------ Task data
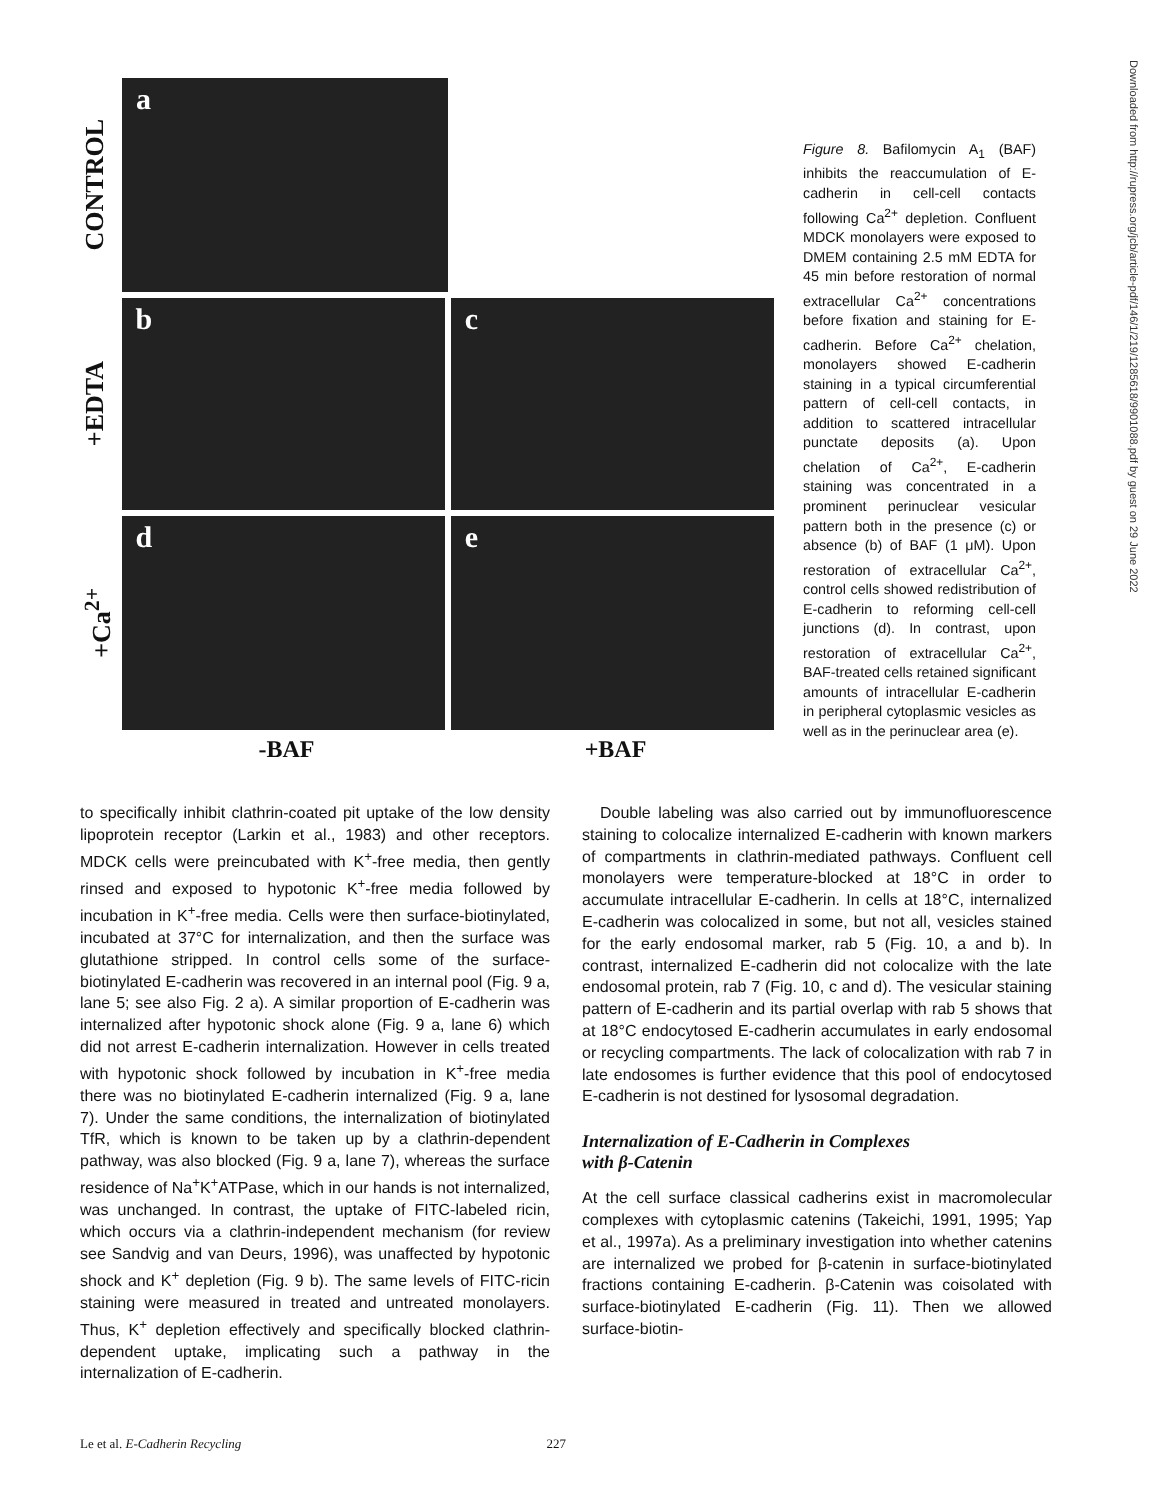CONTROL
a
+EDTA
b c
+Ca<sup>2+</sup>
d e
-BAF +BAF
Figure 8. Bafilomycin A<sub>1</sub> (BAF) inhibits the reaccumulation of E-cadherin in cell-cell contacts following Ca<sup>2+</sup> depletion. Confluent MDCK monolayers were exposed to DMEM containing 2.5 mM EDTA for 45 min before restoration of normal extracellular Ca<sup>2+</sup> concentrations before fixation and staining for E-cadherin. Before Ca<sup>2+</sup> chelation, monolayers showed E-cadherin staining in a typical circumferential pattern of cell-cell contacts, in addition to scattered intracellular punctate deposits (a). Upon chelation of Ca<sup>2+</sup>, E-cadherin staining was concentrated in a prominent perinuclear vesicular pattern both in the presence (c) or absence (b) of BAF (1 μM). Upon restoration of extracellular Ca<sup>2+</sup>, control cells showed redistribution of E-cadherin to reforming cell-cell junctions (d). In contrast, upon restoration of extracellular Ca<sup>2+</sup>, BAF-treated cells retained significant amounts of intracellular E-cadherin in peripheral cytoplasmic vesicles as well as in the perinuclear area (e).
Downloaded from http://rupress.org/jcb/article-pdf/146/1/219/1285618/9901088.pdf by guest on 29 June 2022
to specifically inhibit clathrin-coated pit uptake of the low density lipoprotein receptor (Larkin et al., 1983) and other receptors. MDCK cells were preincubated with K<sup>+</sup>-free media, then gently rinsed and exposed to hypotonic K<sup>+</sup>-free media followed by incubation in K<sup>+</sup>-free media. Cells were then surface-biotinylated, incubated at 37°C for internalization, and then the surface was glutathione stripped. In control cells some of the surface-biotinylated E-cadherin was recovered in an internal pool (Fig. 9 a, lane 5; see also Fig. 2 a). A similar proportion of E-cadherin was internalized after hypotonic shock alone (Fig. 9 a, lane 6) which did not arrest E-cadherin internalization. However in cells treated with hypotonic shock followed by incubation in K<sup>+</sup>-free media there was no biotinylated E-cadherin internalized (Fig. 9 a, lane 7). Under the same conditions, the internalization of biotinylated TfR, which is known to be taken up by a clathrin-dependent pathway, was also blocked (Fig. 9 a, lane 7), whereas the surface residence of Na<sup>+</sup>K<sup>+</sup>ATPase, which in our hands is not internalized, was unchanged. In contrast, the uptake of FITC-labeled ricin, which occurs via a clathrin-independent mechanism (for review see Sandvig and van Deurs, 1996), was unaffected by hypotonic shock and K<sup>+</sup> depletion (Fig. 9 b). The same levels of FITC-ricin staining were measured in treated and untreated monolayers. Thus, K<sup>+</sup> depletion effectively and specifically blocked clathrin-dependent uptake, implicating such a pathway in the internalization of E-cadherin.
Double labeling was also carried out by immunofluorescence staining to colocalize internalized E-cadherin with known markers of compartments in clathrin-mediated pathways. Confluent cell monolayers were temperature-blocked at 18°C in order to accumulate intracellular E-cadherin. In cells at 18°C, internalized E-cadherin was colocalized in some, but not all, vesicles stained for the early endosomal marker, rab 5 (Fig. 10, a and b). In contrast, internalized E-cadherin did not colocalize with the late endosomal protein, rab 7 (Fig. 10, c and d). The vesicular staining pattern of E-cadherin and its partial overlap with rab 5 shows that at 18°C endocytosed E-cadherin accumulates in early endosomal or recycling compartments. The lack of colocalization with rab 7 in late endosomes is further evidence that this pool of endocytosed E-cadherin is not destined for lysosomal degradation.
Internalization of E-Cadherin in Complexes
with β-Catenin
At the cell surface classical cadherins exist in macromolecular complexes with cytoplasmic catenins (Takeichi, 1991, 1995; Yap et al., 1997a). As a preliminary investigation into whether catenins are internalized we probed for β-catenin in surface-biotinylated fractions containing E-cadherin. β-Catenin was coisolated with surface-biotinylated E-cadherin (Fig. 11). Then we allowed surface-biotin-
Le et al. E-Cadherin Recycling 227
------------
Search the entries above for the word "Catenin" and copy each line where it appears.

with β-Catenin
At the cell surface classical cadherins exist in macromolecular complexes with cytoplasmic catenins (Takeichi, 1991, 1995; Yap et al., 1997a). As a preliminary investigation into whether catenins are internalized we probed for β-catenin in surface-biotinylated fractions containing E-cadherin. β-Catenin was coisolated with surface-biotinylated E-cadherin (Fig. 11). Then we allowed surface-biotin-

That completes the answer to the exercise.